War auf jeden Fall echt super, bei vielen Spielen 50% gespart 

mfg


----------



## omgfck12 (26. Dezember 2010)

Es lohnt sich trotzdem, bei Steam vorbeizuschauen, bis 2. Januar gibts da täglich angebote, heute z.B. Bad company 2 für 13,60€. Bin gespannt was noch alles kommt


----------



## HomeboyST (27. Dezember 2010)

omgfck12 schrieb:


> Es lohnt sich trotzdem, bei Steam vorbeizuschauen, bis 2. Januar gibts da täglich angebote, heute z.B. Bad company 2 für 13,60€. Bin gespannt was noch alles kommt



Habe mir da heute Red Faction geholt.. für 2,50 Euro


----------



## omega™ (27. Dezember 2010)

Wurde schon erwähnt, dass es Bournout Paradise Ultimate kostenlos gibt?

Wenn nicht... siehe da.

Burnout Paradise ? Ultimate Box (PC) kostenlos » Webproxy, Daten, Bestellvorgang, httpbitlygBxQrJ, Seite, Englischen » myDealZ.de


----------



## D!str(+)yer (31. Dezember 2010)

*pushel*
heute gibts 44% 

http://eastore.ea.com/store/eade/home/


----------



## sirwuffi (31. Dezember 2010)

kann bestätigen dass burnout umsonst war danke für die info


----------



## jensi251 (31. Dezember 2010)

Womit kann man alles im EA Store zahlen?
Wollte mir nun nämlich BC2+Vietman kaufen. Ist ja sehr günstig zusammen.

• **BEREITGESTELLTE DATEN**:
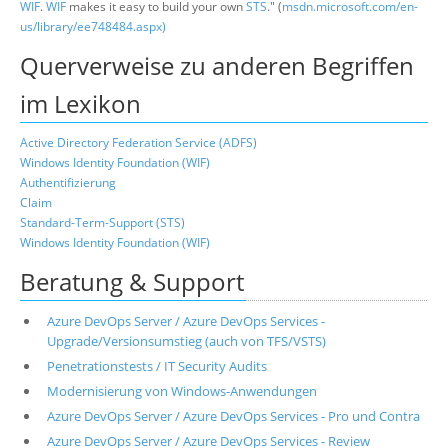
WIF
.
WIF
makes it easy to build your own
STS
." (
msdn.microsoft.com/en-
us/library/ee748484.aspx)
Querverweise zu anderen Begriffen
im Lexikon
Active Directory Federation Service (ADFS)
Windows Identity Foundation (WIF)
Authentifizierung
Claim
Standard-Term-Support (STS)
Windows Identity Foundation (WIF)
Beratung & Support
Azure DevOps Server / Azure DevOps Services -
Upgrade/Versionsumstieg (auch von TFS/VSTS)
Penetrationstests / IT Security Audits
Modernisierung von Windows-Anwendungen
Azure DevOps Server / Azure DevOps Services - Pro und Contra
Azure DevOps Server / Azure DevOps Services - Review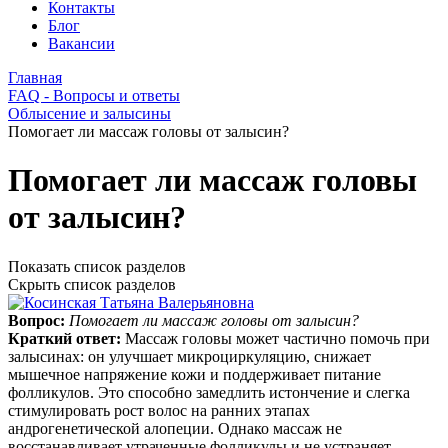
Контакты
Блог
Вакансии
Главная
FAQ - Вопросы и ответы
Облысение и залысины
Помогает ли массаж головы от залысин?
Помогает ли массаж головы
от залысин?
Показать список разделов
Скрыть список разделов
Вопрос:
Помогает ли массаж головы от залысин?
Краткий ответ:
Массаж головы может частично помочь при
залысинах: он улучшает микроциркуляцию, снижает
мышечное напряжение кожи и поддерживает питание
фолликулов. Это способно замедлить истончение и слегка
стимулировать рост волос на ранних этапах
андрогенетической алопеции. Однако массаж не
восстанавливает утраченные фолликулы и не устраняет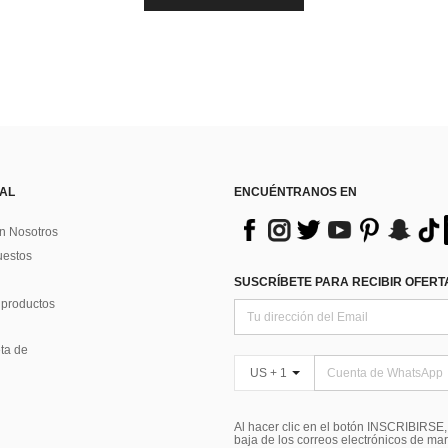
 AL
ENCUÉNTRANOS EN
n Nosotros
uestos
SUSCRÍBETE PARA RECIBIR OFERTA
 productos
ta de
US + 1
Al hacer clic en el botón INSCRIBIRSE
baja de los correos electrónicos de ma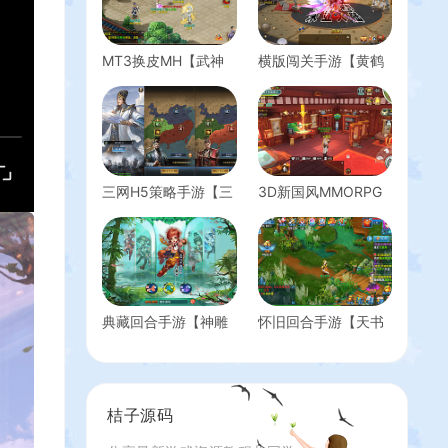
MT3换皮MH【武神
横版闯关手游【黄鹤
西游尊享挂机版】最
楼阿拉德】最新整理
新整理单机一键即玩
Linux手工服务端
镜像端+Linux手工服
+WEB管理后台+GM
务端+安卓苹果双端
授权后台+安卓苹果
+GM后台+详细搭建
双端+详细搭建教程
教程+全套源码
三网H5策略手游【三
3D新国风MMORPG
国·兵临天下合服代金
手游【XJ奇侠传修改
券内购版】最新整理
版】最新整理单机一
单机一键即玩镜像端
键即玩镜像端+Linux
+Linux手工服务端
手工服务端+安卓
+管理后台+GM授权
+GM后台+详细搭建
后台+简易安卓客户
教程+视频教程
典藏回合手游【神雕
怀旧回合手游【天书
端+详细搭建教程+视
侠侣打金版】最新整
奇谈3D最新混沌版】
频教程
理Linux手工服务端
最新整理Linux手工端
+安卓苹果双端+GM
+安卓苹果双端+GM
后台+详细搭建教程
后台+详细搭建教程
桔子源码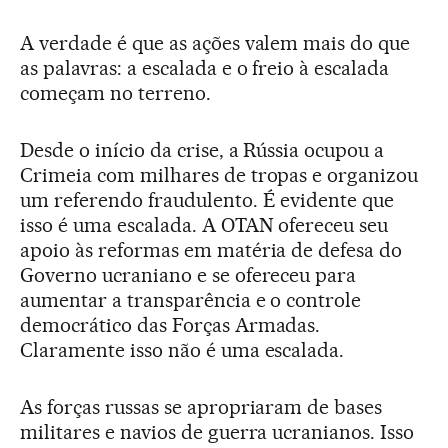
A verdade é que as ações valem mais do que
as palavras: a escalada e o freio à escalada
começam no terreno.
Desde o início da crise, a Rússia ocupou a
Crimeia com milhares de tropas e organizou
um referendo fraudulento. É evidente que
isso é uma escalada. A OTAN ofereceu seu
apoio às reformas em matéria de defesa do
Governo ucraniano e se ofereceu para
aumentar a transparência e o controle
democrático das Forças Armadas.
Claramente isso não é uma escalada.
As forças russas se apropriaram de bases
militares e navios de guerra ucranianos. Isso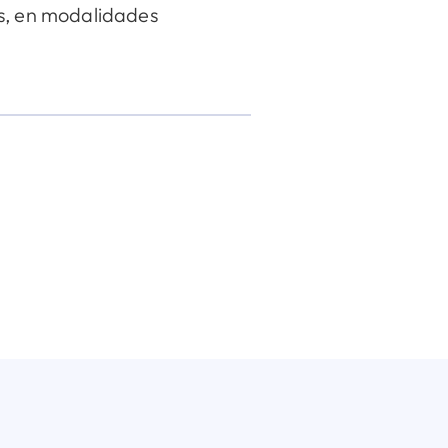
les, en modalidades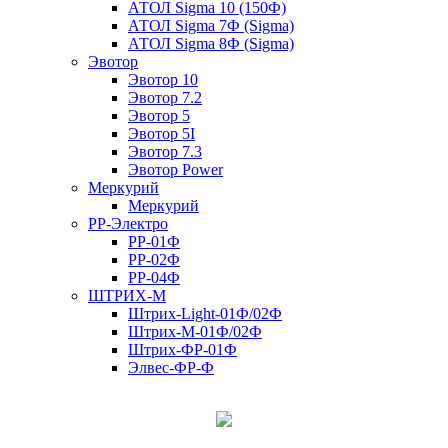
АТОЛ Sigma 10 (150Ф)
АТОЛ Sigma 7Ф (Sigma)
АТОЛ Sigma 8Ф (Sigma)
Эвотор
Эвотор 10
Эвотор 7.2
Эвотор 5
Эвотор 5I
Эвотор 7.3
Эвотор Power
Меркурий
Меркурий
РР-Электро
РР-01Ф
РР-02Ф
РР-04Ф
ШТРИХ-М
Штрих-Light-01Ф/02Ф
Штрих-М-01Ф/02Ф
Штрих-ФР-01Ф
Элвес-ФР-Ф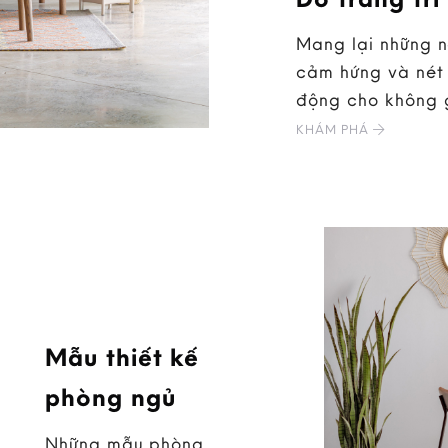
Mang lại những 
cảm hứng và nét 
động cho không 
KHÁM PHÁ
Mẫu thiết kế
phòng ngủ
Những mẫu phòng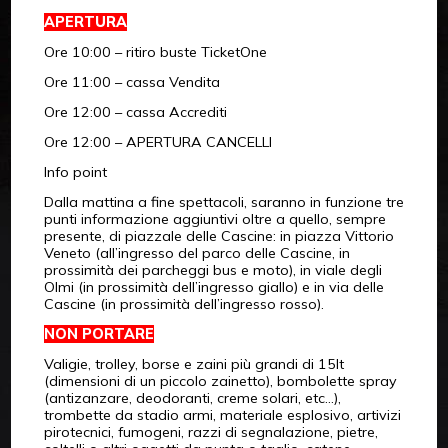
APERTURA
Ore 10:00 – ritiro buste TicketOne
Ore 11:00 – cassa Vendita
Ore 12:00 – cassa Accrediti
Ore 12:00 – APERTURA CANCELLI
Info point
Dalla mattina a fine spettacoli, saranno in funzione tre
punti informazione aggiuntivi oltre a quello, sempre
presente, di piazzale delle Cascine: in piazza Vittorio
Veneto (all’ingresso del parco delle Cascine, in
prossimità dei parcheggi bus e moto), in viale degli
Olmi (in prossimità dell’ingresso giallo) e in via delle
Cascine (in prossimità dell’ingresso rosso).
NON PORTARE
Valigie, trolley, borse e zaini più grandi di 15lt
(dimensioni di un piccolo zainetto), bombolette spray
(antizanzare, deodoranti, creme solari, etc…),
trombette da stadio armi, materiale esplosivo, artivizi
pirotecnici, fumogeni, razzi di segnalazione, pietre,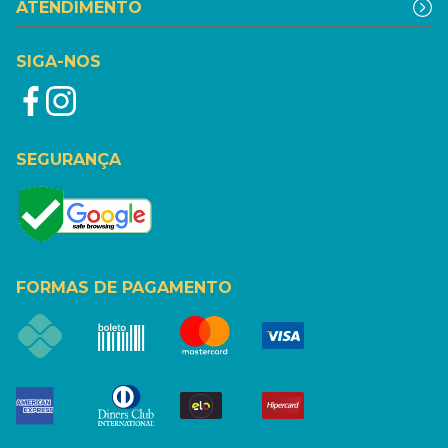
ATENDIMENTO
SIGA-NOS
SEGURANÇA
FORMAS DE PAGAMENTO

• **AUFGABEN**:
1/ Gib aus dem Forenthread den Abschnitt von „## omega™ (27.“ bis einschließlich „D!str(+)yer (31. Dezember 2010)“ wortgetreu wieder.
2/ Erkläre in ein bis drei Sätzen, warum es sich laut omgfck12 im Forenthread trotzdem lohnt, bei Steam vorbeizuschauen.
3/ Führe den Forenthread zu Spieleangeboten nach dem letzten Beitrag weiter.

• **LÖSUNGEN**:
1/
## omega™ (27. Dezember 2010)

Wurde schon erwähnt, dass es Bournout Paradise Ultimate kostenlos gibt?

Wenn nicht... siehe da.

Burnout Paradise ? Ultimate Box (PC) kostenlos » Webproxy, Daten, Bestellvorgang, httpbitlygBxQrJ, Seite, Englischen » myDealZ.de


----------



## D!str(+)yer (31. Dezember 2010)

2/ Bei Steam gibt es bis zum 2. Januar täglich Angebote. Als Beispiel nennt omgfck12 Bad Company 2 für 13,60 €.

3/
----------



## BlauerSalamander (31. Dezember 2010)

paypal, krditkarte und clickandbuy


----------



## jensi251 (31. Dezember 2010)

Ok danke.
Dann wird das wohl nichts, schade. 
Aber Danke für die schnelle Antwort.


----------



## DiWeXeD (31. Dezember 2010)

@jensi: Es geht auch noch per Online Banking.

Nett, kann ich mir schön BFBC2:Vietnam für 5,45€ kaufen


----------



## BlauerSalamander (31. Dezember 2010)

So bfbc2+addon für 14,69 euro 

Guten rutsch euch allen!


----------



## retarDeD.aNiMaL (4. Januar 2011)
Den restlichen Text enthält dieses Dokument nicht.